Students share marine science research at SEA Fellows Symposium
Megan Driscoll wants to replace plastic made of petroleum with plastic made of algae.
So this summer, the University of Maine intern made algae-based bioplastic and documented how it broke down over time in the Damariscotta River Estuary.
Driscoll, a junior marine sciences major from Chelmsford, Massachusetts, presented her project Aug. 6 at the fourth annual SEA Fellows Symposium at the University of Maine Darling Marine Center.
She was joined by 39 other SEA Fellows hailing from 13 schools in Maine and beyond. Each studied a marine topic in collaboration with a research mentor at a Maine university. Industry professionals also served as project advisers for many students.
SEA (Science for Economic Impact and Application) Fellows is an undergraduate training program led by UMaine and University of Maine at Machias, with support from the Darling Marine Center, Downeast Institute and Maine EPSCoR.
The fellows presented posters about how clams, oysters and other coastal species respond to changing environmental conditions; how changes to post-harvest storage of lobster may increase value; and emerging information on the ecological, economic and social factors that contribute to sustainable aquaculture and fisheries in Maine.
Heather Leslie, director of the DMC and UMaine associate professor of marine sciences, and Brian Beal, director of research at Downeast Institute and UMM professor of marine ecology, organized the event.
“It was fantastic to see so many different people interested in Maine’s ocean and marine economy come together,” says Leslie. “And the students did a great job, sharing their science and explaining how each of their projects are advancing understanding and opportunities in Maine and beyond.”
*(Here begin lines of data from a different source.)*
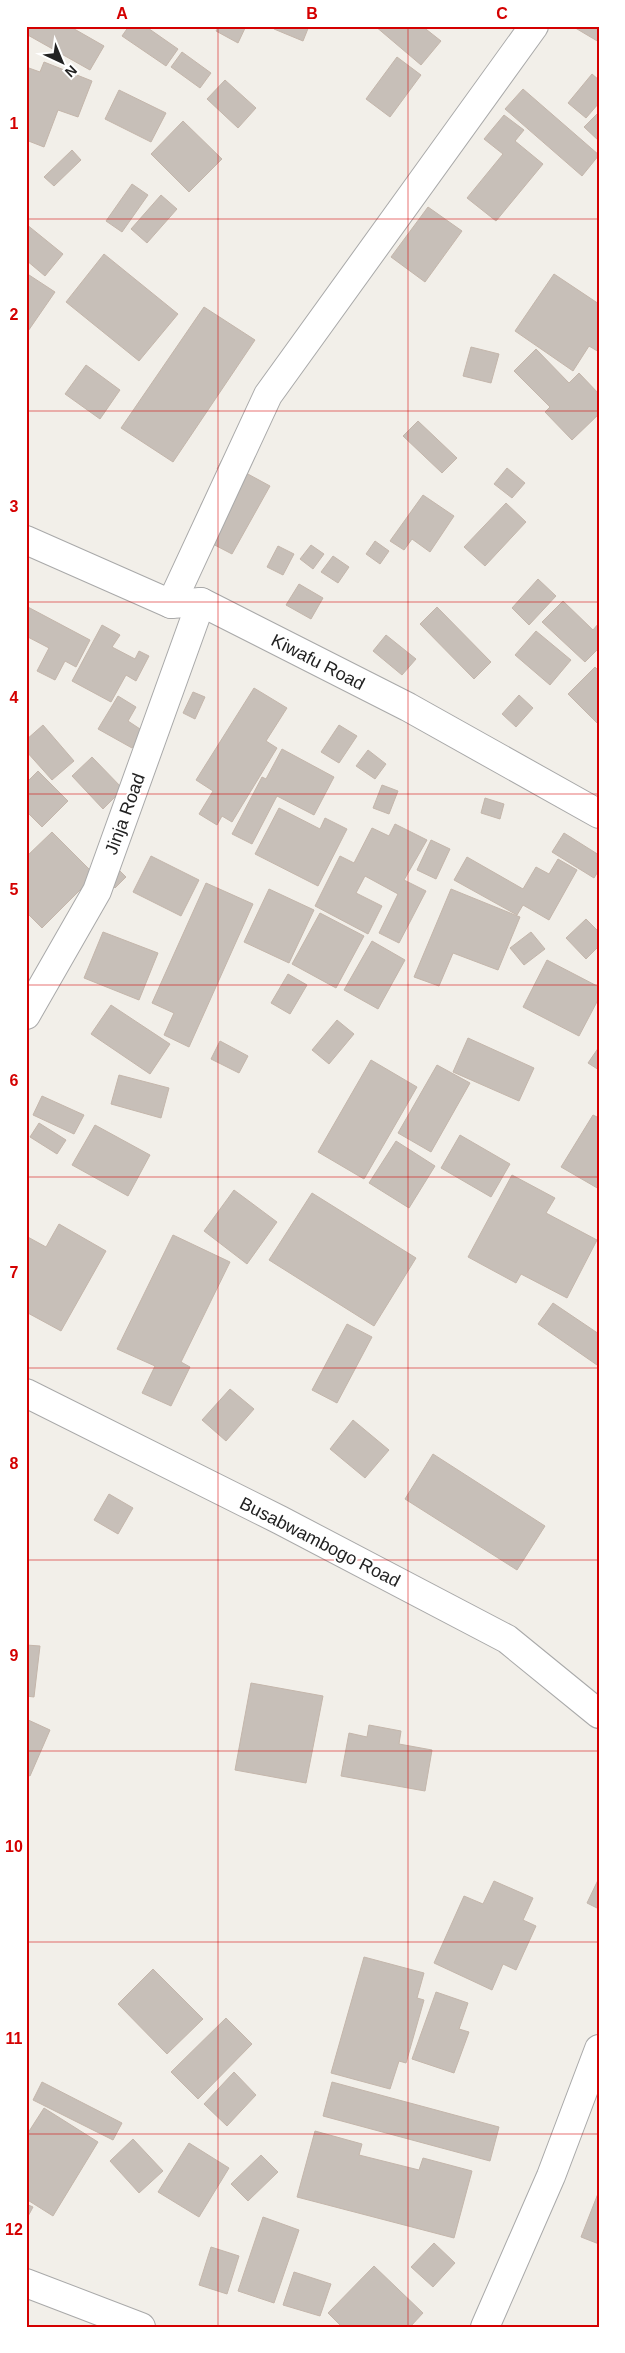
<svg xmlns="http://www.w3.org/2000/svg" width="625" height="2353" viewBox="0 0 625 2353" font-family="Arial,sans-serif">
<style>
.building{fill:#c7bfb8;stroke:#c4b6ab}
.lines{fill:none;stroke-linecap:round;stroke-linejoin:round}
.street-casing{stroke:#a9a9a9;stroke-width:30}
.street{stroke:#fff;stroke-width:28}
.grid{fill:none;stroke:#d40000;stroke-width:1;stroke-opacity:0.55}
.labels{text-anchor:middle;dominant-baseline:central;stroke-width:4;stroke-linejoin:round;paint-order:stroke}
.street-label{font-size:18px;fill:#222;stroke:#fff}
.neatline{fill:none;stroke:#d40000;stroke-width:2}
.grid-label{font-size:16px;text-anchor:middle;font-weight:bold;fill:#d40000}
</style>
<rect width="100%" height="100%" fill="#f2efe9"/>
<g class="building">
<polygon points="26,26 69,26 104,46 90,70 26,34"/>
<polygon points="129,26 145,26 178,49 166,66 122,36"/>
<polygon points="219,26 246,26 238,43 216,31"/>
<polygon points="275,26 309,26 303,41 274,29"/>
<polygon points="375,26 422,26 441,41 421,65"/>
<polygon points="572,26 599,26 599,42"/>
<polygon points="182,52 211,73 200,88 171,67"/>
<polygon points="397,57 421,75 390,117 366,99"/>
<polygon points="44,62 92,81 78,117 58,110 44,147 26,140 26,67 40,72"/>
<polygon points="592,74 599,80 599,103 586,118 568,103"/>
<polygon points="225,80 256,108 238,128 207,99"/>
<polygon points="523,89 599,155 582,176 505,109"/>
<polygon points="119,90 166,113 151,142 105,119"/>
<polygon points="599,112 599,141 584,127"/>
<polygon points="504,115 524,130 515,141 543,164 496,221 467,198 503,154 484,139"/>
<polygon points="183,121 222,159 189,192 151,154"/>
<polygon points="72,150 81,160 54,186 44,177"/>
<polygon points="132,184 148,195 122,232 106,221"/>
<polygon points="161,195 177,209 147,243 131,229"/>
<polygon points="428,207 462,231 425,282 391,257"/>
<polygon points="26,224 63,254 45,276 26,260"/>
<polygon points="104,254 178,314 139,361 66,302"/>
<polygon points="26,273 55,292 26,334"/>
<polygon points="554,274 599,304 599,352 589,346 573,371 515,331"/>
<polygon points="204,307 255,340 173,462 121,428"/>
<polygon points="471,347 499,354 491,383 463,376"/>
<polygon points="536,349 569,383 579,373 599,394 599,414 572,440 545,412 550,407 514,371"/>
<polygon points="86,365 120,390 100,419 65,394"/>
<polygon points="418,421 457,458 442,473 403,436"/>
<polygon points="222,460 270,486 232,554 205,540 219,515 201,505 215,480 232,478 217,469"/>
<polygon points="507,468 525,483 512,498 494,484"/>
<polygon points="423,495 454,516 430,552 412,539 404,550 390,541"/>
<polygon points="506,503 526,522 485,566 464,547"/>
<polygon points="375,541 389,551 380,564 366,554"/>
<polygon points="311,545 324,554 313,569 300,559"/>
<polygon points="278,546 294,554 283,575 267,567"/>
<polygon points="333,556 349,567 338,583 321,572"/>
<polygon points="538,579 556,596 529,625 512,608"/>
<polygon points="299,584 323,598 311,619 286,605"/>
<polygon points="563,601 593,630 599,623 599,648 585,662 542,622"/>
<polygon points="26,606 90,640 76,667 65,661 55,680 37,671 49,648 26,636"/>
<polygon points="437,607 491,662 474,679 420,624"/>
<polygon points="102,625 120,635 112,647 135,659 139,651 149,656 136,681 126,675 111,702 72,681"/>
<polygon points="536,631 571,660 550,685 515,655"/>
<polygon points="386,635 416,659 402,675 373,651"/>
<polygon points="595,667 599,671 599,725 568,694"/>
<polygon points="254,688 287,708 266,741 277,748 232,822 222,816 217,825 199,814 213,791 196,780"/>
<polygon points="193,692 205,697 195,719 183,713"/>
<polygon points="519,695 533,708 516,727 502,714"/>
<polygon points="118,696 136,707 128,721 143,731 132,748 98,729"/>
<polygon points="43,725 74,761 52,780 26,751 26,740"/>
<polygon points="339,725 357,736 339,763 321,752"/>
<polygon points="282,749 334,777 314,815 277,796 252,844 232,834 262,777 266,779"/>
<polygon points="368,750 386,764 375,779 356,766"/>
<polygon points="92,757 123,789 103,809 72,776"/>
<polygon points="38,771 68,801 42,827 26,811 26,783"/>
<polygon points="382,785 398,791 389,814 373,808"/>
<polygon points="485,798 504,804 500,819 481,813"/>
<polygon points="279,808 320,829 325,818 347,829 318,886 255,854"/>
<polygon points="395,824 427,840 404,880 426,891 399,943 379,933 398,894 365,876 356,893 382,906 368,934 315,906 340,856 354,863 372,828 389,836"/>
<polygon points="52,832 95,875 42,928 26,912 26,857"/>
<polygon points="564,833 599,855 599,870 594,878 552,852"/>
<polygon points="431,840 450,849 436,879 417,870"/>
<polygon points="151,856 199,880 181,916 133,892"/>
<polygon points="467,857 523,889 536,867 549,874 558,859 577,870 549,920 523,905 517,915 454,880"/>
<polygon points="117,868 126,877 115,888 107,880"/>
<polygon points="206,883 253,904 189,1047 164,1035 174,1013 152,1003"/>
<polygon points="269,889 314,910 289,963 244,942"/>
<polygon points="451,889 520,917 498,970 453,953 439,986 414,977"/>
<polygon points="320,913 364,936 336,988 292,964"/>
<polygon points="586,919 599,932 599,946 586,959 566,938"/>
<polygon points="103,932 158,953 139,1000 84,978"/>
<polygon points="531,932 545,949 524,965 510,948"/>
<polygon points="372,941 405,960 378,1009 344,990"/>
<polygon points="547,960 599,987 599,998 579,1036 523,1007"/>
<polygon points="288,974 307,985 290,1014 271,1003"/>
<polygon points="111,1005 170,1044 150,1074 91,1034"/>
<polygon points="337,1020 354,1034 329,1064 312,1050"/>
<polygon points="468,1038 534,1068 519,1101 453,1072"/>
<polygon points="220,1041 248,1056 239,1073 211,1059"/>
<polygon points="599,1047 599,1070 588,1063"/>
<polygon points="371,1060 417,1087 364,1179 318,1152"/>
<polygon points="437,1065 470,1083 431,1152 398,1133"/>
<polygon points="119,1075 169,1088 161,1118 111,1104"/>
<polygon points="42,1096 84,1115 74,1134 33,1115"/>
<polygon points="593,1115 599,1118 599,1189 561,1167"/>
<polygon points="39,1123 66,1140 57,1154 30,1137"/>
<polygon points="95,1125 150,1155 128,1196 72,1165"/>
<polygon points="460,1135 510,1164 491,1197 441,1168"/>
<polygon points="396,1141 435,1166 409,1208 369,1183"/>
<polygon points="512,1175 555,1198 546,1213 597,1240 567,1298 521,1274 516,1283 468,1257"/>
<polygon points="234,1190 277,1222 247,1264 204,1231"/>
<polygon points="312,1193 416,1258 374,1326 269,1260"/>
<polygon points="59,1224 106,1251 61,1331 26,1312 26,1236 46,1247"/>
<polygon points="173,1235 230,1262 181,1362 190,1367 171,1406 142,1393 155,1366 117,1349"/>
<polygon points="553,1303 599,1334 599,1362 597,1365 538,1324"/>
<polygon points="347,1324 372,1337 337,1403 312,1390"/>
<polygon points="230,1389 254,1409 226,1441 202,1420"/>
<polygon points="353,1420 389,1450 365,1478 330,1449"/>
<polygon points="433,1454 545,1526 517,1570 405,1499"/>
<polygon points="109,1494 133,1508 118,1534 94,1520"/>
<polygon points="26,1645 40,1646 34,1697 26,1696"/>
<polygon points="251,1683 323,1696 306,1783 235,1770"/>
<polygon points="26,1719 50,1730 30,1776 26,1774"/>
<polygon points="369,1725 401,1731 399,1744 432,1750 425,1791 341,1776 349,1733 367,1737"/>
<polygon points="599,1878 599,1909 587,1903"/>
<polygon points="494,1881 533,1898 523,1920 536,1926 516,1970 503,1964 492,1990 434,1963 464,1896 483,1904"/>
<polygon points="364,1957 424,1973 417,1998 424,2000 406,2063 399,2061 390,2089 331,2073"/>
<polygon points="153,1969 203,2019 167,2054 118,2004"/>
<polygon points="436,1992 468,2003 459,2029 469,2032 454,2073 412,2059"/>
<polygon points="226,2018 252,2044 198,2099 171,2072"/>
<polygon points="234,2072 256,2095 227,2126 204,2104"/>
<polygon points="42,2082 122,2123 113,2140 33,2100"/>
<polygon points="332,2082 499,2127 490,2161 323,2116"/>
<polygon points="44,2108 98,2142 53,2216 26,2199 26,2136"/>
<polygon points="315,2131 362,2144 359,2155 419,2170 423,2158 472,2171 454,2238 297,2197"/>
<polygon points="133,2139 163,2171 139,2193 110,2161"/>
<polygon points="189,2143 229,2168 199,2217 158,2192"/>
<polygon points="261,2155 278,2172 248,2201 231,2184"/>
<polygon points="599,2191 599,2244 581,2237"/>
<polygon points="26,2204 33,2207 26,2220"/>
<polygon points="263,2217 299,2230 274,2303 238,2291"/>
<polygon points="434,2243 455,2263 433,2287 411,2267"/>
<polygon points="211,2247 239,2256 227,2294 199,2285"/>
<polygon points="374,2266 423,2313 410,2327 342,2327 328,2313"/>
<polygon points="294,2272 331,2284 320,2316 283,2305"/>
</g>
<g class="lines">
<g class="street-casing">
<g id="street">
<polyline points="26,540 171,604 201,602 408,707 599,814"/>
<polyline points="171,604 268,395 534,26"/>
<polyline points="26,1015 97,891 201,602"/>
<polyline points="26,1393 280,1520 507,1639 599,1714"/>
<polyline points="26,2283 141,2327"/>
<polyline points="485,2327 551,2176 599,2049"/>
</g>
</g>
<use href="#street" class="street"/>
</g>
<path class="grid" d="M218 26V2327M408 26V2327M26 219H599M26 411H599M26 602H599M26 794H599M26 985H599M26 1177H599M26 1368H599M26 1560H599M26 1751H599M26 1942H599M26 2134H599"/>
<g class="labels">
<g class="street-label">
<text transform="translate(318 662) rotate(27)">Kiwafu Road</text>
<text transform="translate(125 814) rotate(-70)">Jinja Road</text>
<text transform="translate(320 1542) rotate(27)">Busabwambogo Road</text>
</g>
</g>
<rect width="625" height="2353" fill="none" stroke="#ffffff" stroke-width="55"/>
<g transform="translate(62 62) rotate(136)" stroke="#ffffff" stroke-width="4" paint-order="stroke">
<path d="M0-4L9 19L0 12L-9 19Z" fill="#222222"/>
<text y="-8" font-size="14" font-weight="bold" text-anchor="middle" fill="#222222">N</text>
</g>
<rect x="28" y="28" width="570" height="2298" class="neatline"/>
<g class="grid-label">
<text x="122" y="19">A</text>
<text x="312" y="19">B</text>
<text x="502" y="19">C</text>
<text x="14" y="129">1</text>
<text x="14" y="320">2</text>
<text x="14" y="512">3</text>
<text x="14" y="703">4</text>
<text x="14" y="895">5</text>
<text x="14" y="1086">6</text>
<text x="14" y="1278">7</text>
<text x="14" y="1469">8</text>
<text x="14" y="1661">9</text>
<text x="14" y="1852">10</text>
<text x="14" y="2044">11</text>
<text x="14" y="2235">12</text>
</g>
</svg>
UMaine President Joan Ferrini-Mundy and University of Maine System Chancellor Dannel Malloy welcomed more than 100 people to the symposium. Ferrini-Mundy and Malloy also toured the waterfront laboratories and talked with researchers and business incubator clients who work at the Walpole campus.
Communications training for the fellows preceded the symposium. Curt Brown of Ready Seafood Co. was the featured speaker at lunch.
Brown, a UMaine alum and marine biologist with the Portland-based wholesale lobster company, shared his perspective on the importance of research-industry partnerships, particularly in light of the rapidly changing environmental conditions that UMaine scientists and many others are observing in the Gulf of Maine.
The SEA Fellows program is designed to catalyze university-industry partnerships, and support undergraduate research related to Maine’s marine economy and the coastal marine ecosystems and human communities that support it.